What you should do. So that the copy stays text only, transcribe the data below exactly and exclude the images.

Dataset section.
*** Begin section ***

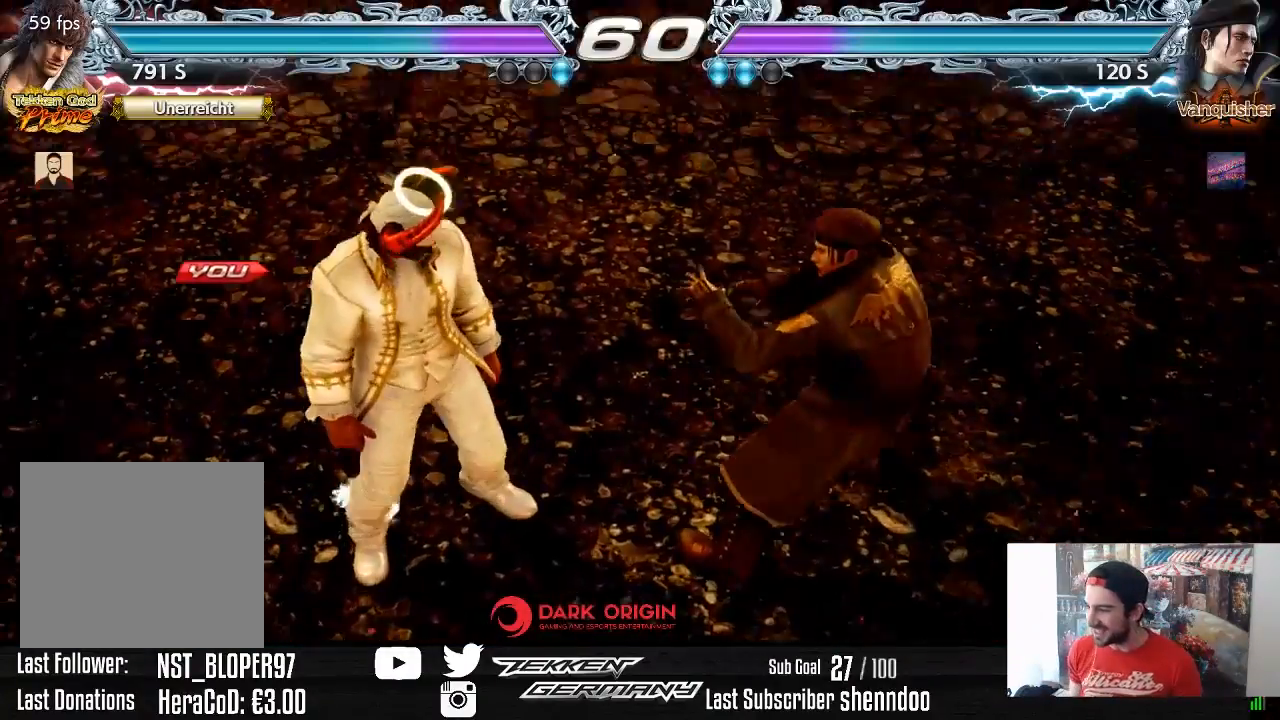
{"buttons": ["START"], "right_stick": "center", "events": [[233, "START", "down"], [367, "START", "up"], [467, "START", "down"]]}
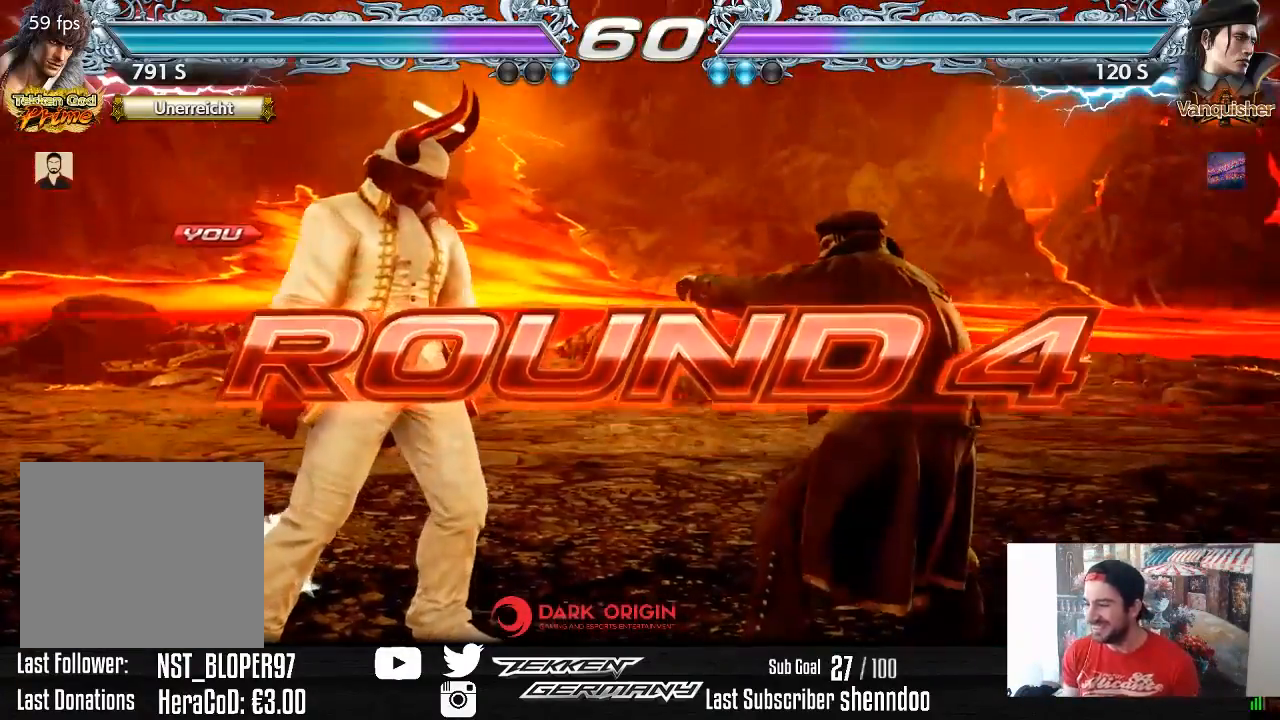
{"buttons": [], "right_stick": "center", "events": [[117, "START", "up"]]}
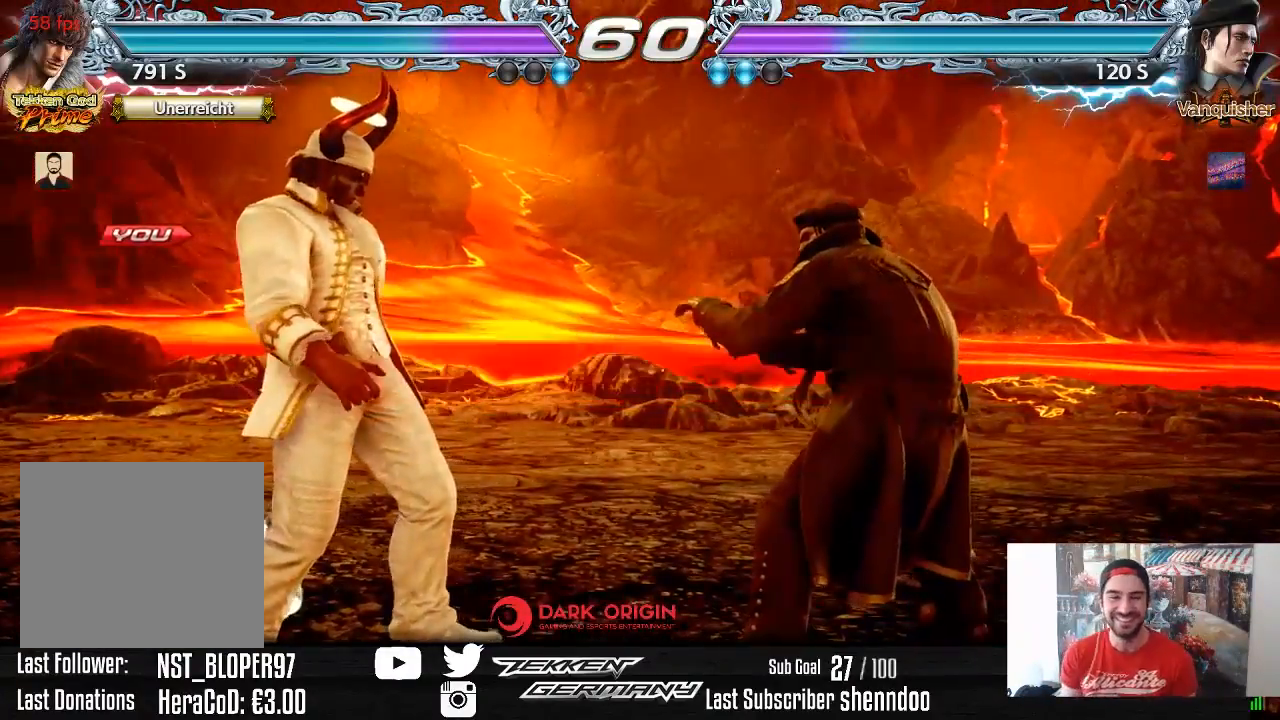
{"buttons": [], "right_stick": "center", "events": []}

*** End section ***

Your solution.
{"buttons": ["START"], "right_stick": "center", "events": [[233, "START", "down"], [367, "START", "up"], [467, "START", "down"]]}
{"buttons": [], "right_stick": "center", "events": [[117, "START", "up"]]}
{"buttons": [], "right_stick": "center", "events": []}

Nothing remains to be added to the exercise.